Back in the Saddle


It took longer than I expected, but I’m finally back to the blog. Back to a lot of things, actually. Once I stopped blogging, I stopped exercising regularly (this was my first week at the gym in at least 6 weeks), stopped writing in my diary, stopped focusing on healthy eating habits. Basically, I stopped doing everything that had helped me get closer to being the healthy person I want to be.

Not wanting those lost weeks to be completely wasted, I ‘ve spent this week not only getting myself back on track behavior-wise but also looking for lessons I can take from the experience. This is what I’ve come up with:

1.    Newton was right. A body at rest does indeed stay at rest. Each day I didn’t go to the gym, it became easier not to go. Getting that body at rest to become a body in motion? Putting a man on Mars seemed easier. It took all of last week for me to psych myself up to go back to the gym this week.

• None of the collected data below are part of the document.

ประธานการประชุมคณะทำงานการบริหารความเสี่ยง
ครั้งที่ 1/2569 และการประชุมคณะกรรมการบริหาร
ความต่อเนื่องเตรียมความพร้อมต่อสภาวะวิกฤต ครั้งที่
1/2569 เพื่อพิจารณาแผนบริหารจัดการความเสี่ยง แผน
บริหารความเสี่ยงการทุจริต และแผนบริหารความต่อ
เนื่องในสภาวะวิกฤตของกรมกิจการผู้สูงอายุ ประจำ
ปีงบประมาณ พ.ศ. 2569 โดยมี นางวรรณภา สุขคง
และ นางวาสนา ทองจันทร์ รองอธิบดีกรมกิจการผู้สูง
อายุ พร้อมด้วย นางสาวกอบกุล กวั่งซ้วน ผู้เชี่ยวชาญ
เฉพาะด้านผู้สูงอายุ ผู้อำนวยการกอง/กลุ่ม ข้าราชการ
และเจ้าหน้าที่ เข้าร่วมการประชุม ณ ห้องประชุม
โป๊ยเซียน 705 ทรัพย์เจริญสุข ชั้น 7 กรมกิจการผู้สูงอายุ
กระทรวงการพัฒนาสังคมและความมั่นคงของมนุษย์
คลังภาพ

2.    The gym is the key. Every building needs a foundation if it is going to stand. Going to the gym is apparently the foundation of my building of healthy habits. Without it, the building collapses. Last week, I tried to get back to practicing healthier choices. It didn’t stick. This week, as soon as I finished my first workout on Monday morning, those healthier choices became easier. Maybe it’s an instinct not to damage whatever progress I made at the gym. Maybe it’s a rise in endorphins from working out. Whatever it is, I get it at the gym and nowhere else.

3.    I need this blog. On those weeks when I was overwhelmed with work, this blog felt a like a burden: one more thing to do on a list that was already too long.  I discovered during my “time off” that blogging is a necessity for me on this journey. Like the gym, it keeps me on track. It keeps me motivated. It’s where I find accountability and encouragement. Without it, I feel perilously alone on this journey.

I can’t say I’m excited about being “back in the saddle.” I feel like I’m treading the same ground I covered six months ago. (Because I am, but let’s save that for another post.) I can’t say I feel especially motivated to get healthy, either. I can say that I feel the ship of my life is being righted again, and after six weeks of listing, that’s a good way to be.